Enough with the technicality though. I said “real deal”, so lets talk about why I wouldn’t let an unlicensed contractor re-screen my pool cage. This isn’t the typical ‘liability & scams’ information. It is a practical approach with my first hand industry knowledge and experience.
First of all, you have understand what a ‘contractors license’ signifies. You might be thinking, the ‘obvious competency at a particular trade’. Yes, that is that one thing, however I know many tradesman who are very experienced, but not licensed. Much more important then competency, a contractors license signifies an ability to maintain professionalism and keep their business affairs in order. That explains why many tradesmen aren’t licensed. Getting a contractors license isn’t exactly difficult but it does require some business intellect and professionalism. To get a contractors license, you have to be able to study from a number of large textbooks primarily unguided to pass a test. In Florida that also means a finance & business law test which is akin to a graduate degree level. You also need to be able to pass criminal background check, and a financial stability check — credit score of 670, no judgements, no affiliations with bankrupt companies, and and much more. Once the test is passed, then you have a tedious looooong application with documentation to complete. So tedious that I believe about 20% of people who pass the tests, just never apply for the license.

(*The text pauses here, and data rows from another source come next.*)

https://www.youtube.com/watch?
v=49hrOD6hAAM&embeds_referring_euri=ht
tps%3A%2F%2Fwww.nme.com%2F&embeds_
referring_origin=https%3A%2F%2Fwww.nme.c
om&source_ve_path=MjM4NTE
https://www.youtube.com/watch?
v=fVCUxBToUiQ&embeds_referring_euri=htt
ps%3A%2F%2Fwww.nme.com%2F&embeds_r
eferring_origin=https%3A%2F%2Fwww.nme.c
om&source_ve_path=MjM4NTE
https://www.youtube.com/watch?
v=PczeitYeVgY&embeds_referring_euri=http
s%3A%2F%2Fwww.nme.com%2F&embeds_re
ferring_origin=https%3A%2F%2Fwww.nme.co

I don’t see what is so hard, anyone can do that. WRONG. I know many great tradesman. I’ve managed them for years. Professional and competent adults, many are not. They have turned my hair grey. In the screen enclosure business it is not uncommon to see guys that make $1500-$2000 in a week (yes they make that much), get paid on a Friday and beg the boss for a ‘loan’ or ‘pay advancement’ on Monday or simply not show up because they can’t afford gas to get to work. I have had to fire these guys while they are asleep or using drugs on the job (thats where the money went). I have seen them come and go out of jail. These are the same guys that are rolling around in a truck, trying to sell you a re-screen while they are not licensed. Unfortunately unless they have a major lifestyle change they will never be licensed. Are these the kinds of people you want to give a deposit to, and hope they show up tomorrow? Are these the people you want to call back in 6 months if there is a problem (heads up their phone will be turned off)?
So where are the great screen enclosure tradesman then? Simple, they are working for a licensed contractor making the $1500-2000 a week that comes with no headache. They are saving money, and either hoping to get into management, or studying up to get licensed and start off selling re-screens and enclosures from their truck WITH A CONTRACTORS LICENSE, just like I did (I went the management route).
So no, it isn’t that hard to get a contractors license. But it is too difficult for the unlicensed guys — hence why they are unlicensed.